**REQUIRED WORK**
**A.** Copy everything in the memoir passage on the band's music from "There were various" down to "of sound textures.".
**B.** In the memoir passage on the band's music, who used the Watkins Copicat Echo Unit in Little Miss Julie?

** begin EXTRACT TO READ **

There were various shifts in instrumentation.  Everyone who was not actually playing (usually the singers) was deployed at times on percussion. Terry started to use his first instrument, the piano (his second, the guitar, was not exactly a filler!) and I, always one to surprise, used the tenor recorder (on Ivory Coast). 

Ivory Coastshows where my own interests were moving to. It was an exploration partly of African drumming with its mixture of 3 beat patterns.  But much of the piece is inspired by free jazz approaches, creating intensity through the exploration of sound textures. 

I have always maintained that any sound source is in principle acceptable a medium for composition – the problem is to create something relevant, and  of depth and value.  Thus I have certainly faced unpopularity (especially from jazz fans) for using the banjo, and also the Watkins Copicat Echo Unit. Yet the latter was used to amazing effect by Terry Mortimer in Little Miss Julie

Ivory Coast also revealed another aspect of my creative personality, which later found fuller expression in various words and music ventures.  This was the desire to create pieces and especially improvised solos which were not only coherent in musical terms, but were dramatically structured.  My bass solo on Patterns of Time in the Dog and Pheasant performance is such, and far from the use of the instrument in the driving and pounding Rhythm and Blues bands of the 50s.  On Ivory Coast I use the normally very genteel tenor recorder as a sort of primitive flute, to create a solo full of primitive effects, suggesting the rain forest , but also an emotional climate reminiscent of that created, for example, by the Expressionist painters.  I find it interesting that, in both cases, the bulk of the solo was never written down, but was created on the spot, by relinquishing conscious control and allowing the subconscious mind and memory to flow out.

** end EXTRACT TO READ **
** begin RAW DATA **

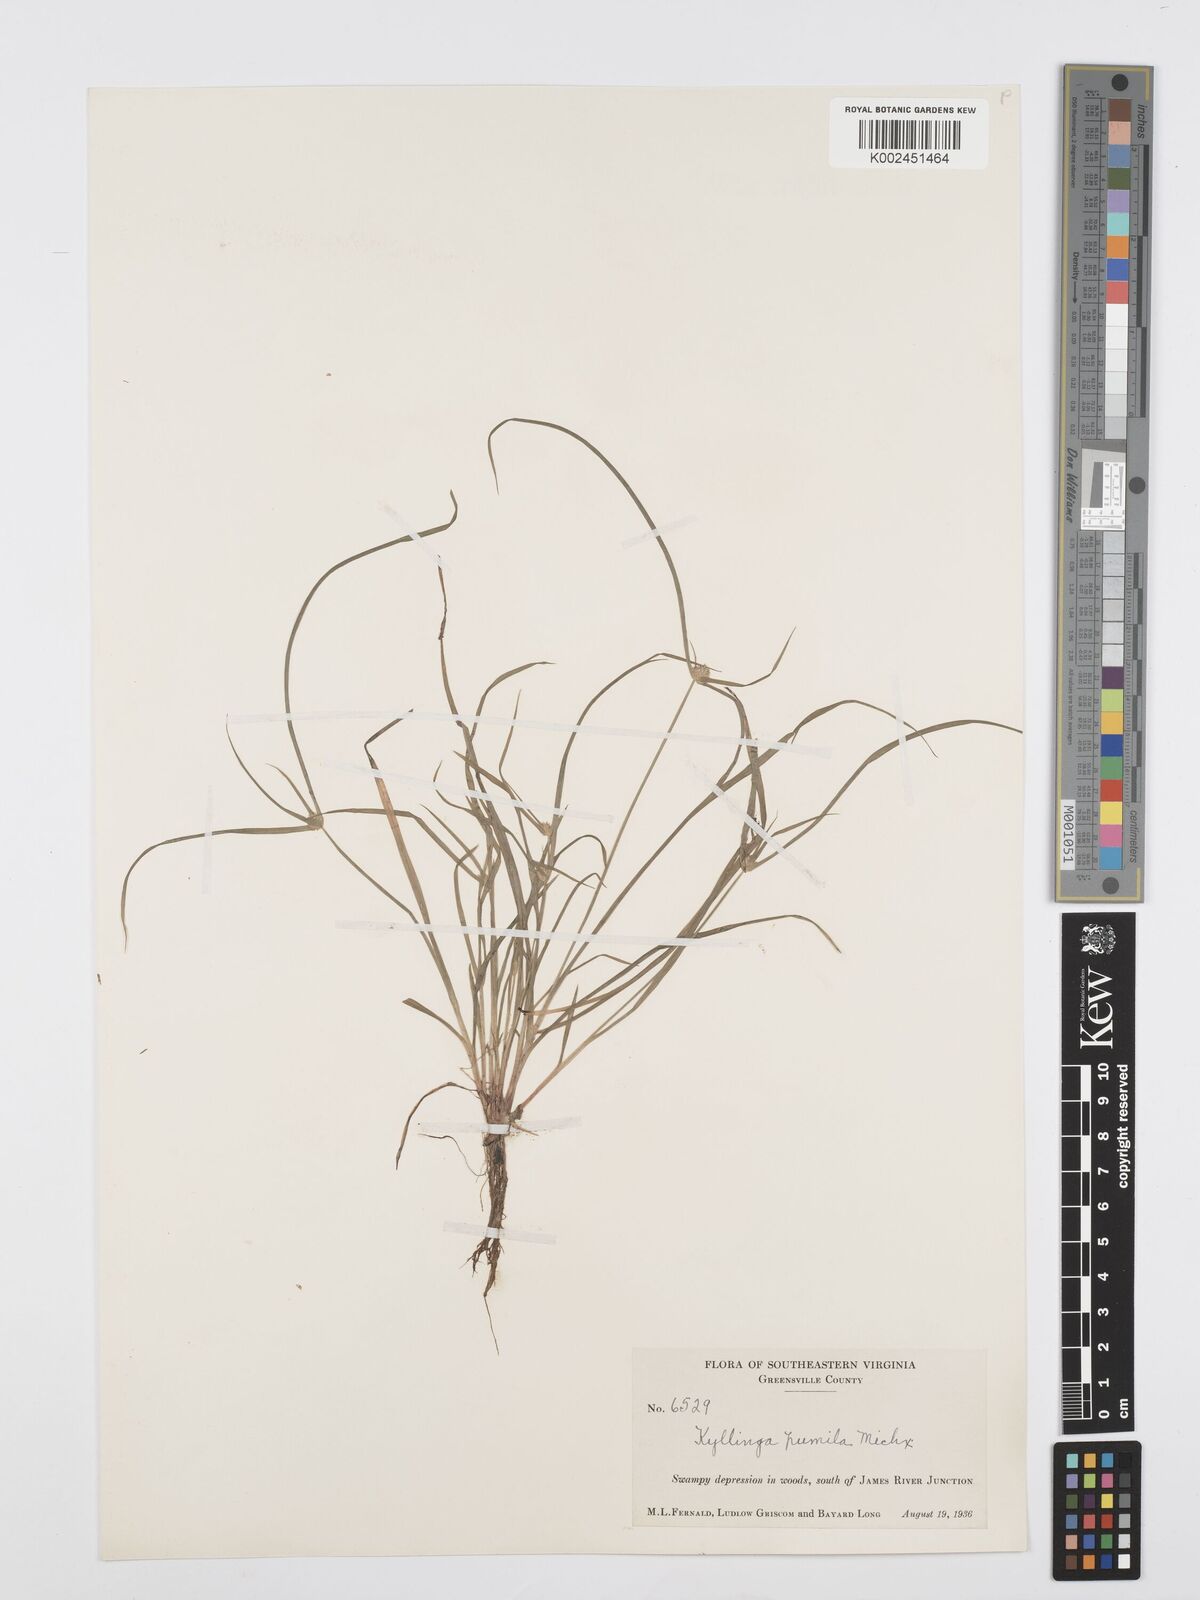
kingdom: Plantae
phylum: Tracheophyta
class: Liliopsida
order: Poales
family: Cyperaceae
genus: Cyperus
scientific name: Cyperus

** end RAW DATA **
** begin RAW DATA **

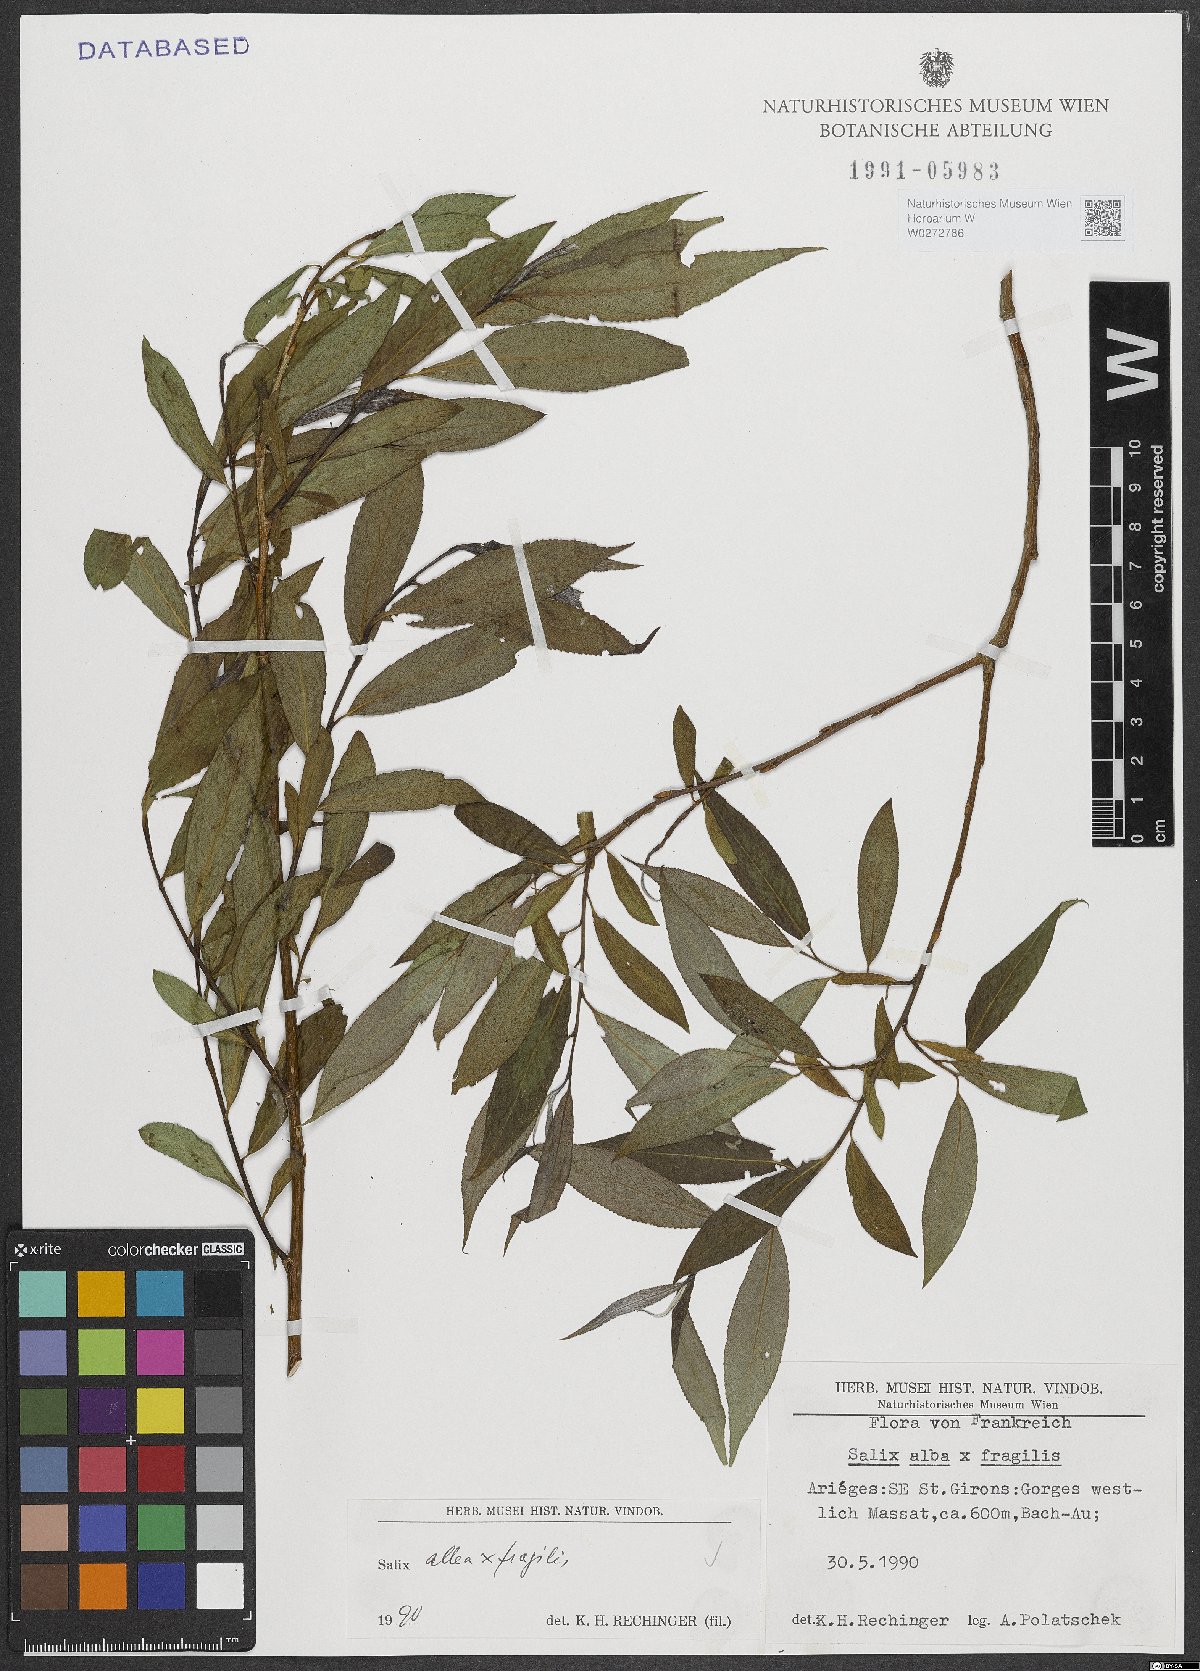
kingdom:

** end RAW DATA **

**TASK-BY-TASK OUTPUTS**
**A.**
There were various shifts in instrumentation.  Everyone who was not actually playing (usually the singers) was deployed at times on percussion. Terry started to use his first instrument, the piano (his second, the guitar, was not exactly a filler!) and I, always one to surprise, used the tenor recorder (on Ivory Coast). 

Ivory Coastshows where my own interests were moving to. It was an exploration partly of African drumming with its mixture of 3 beat patterns.  But much of the piece is inspired by free jazz approaches, creating intensity through the exploration of sound textures.

**B.** Terry Mortimer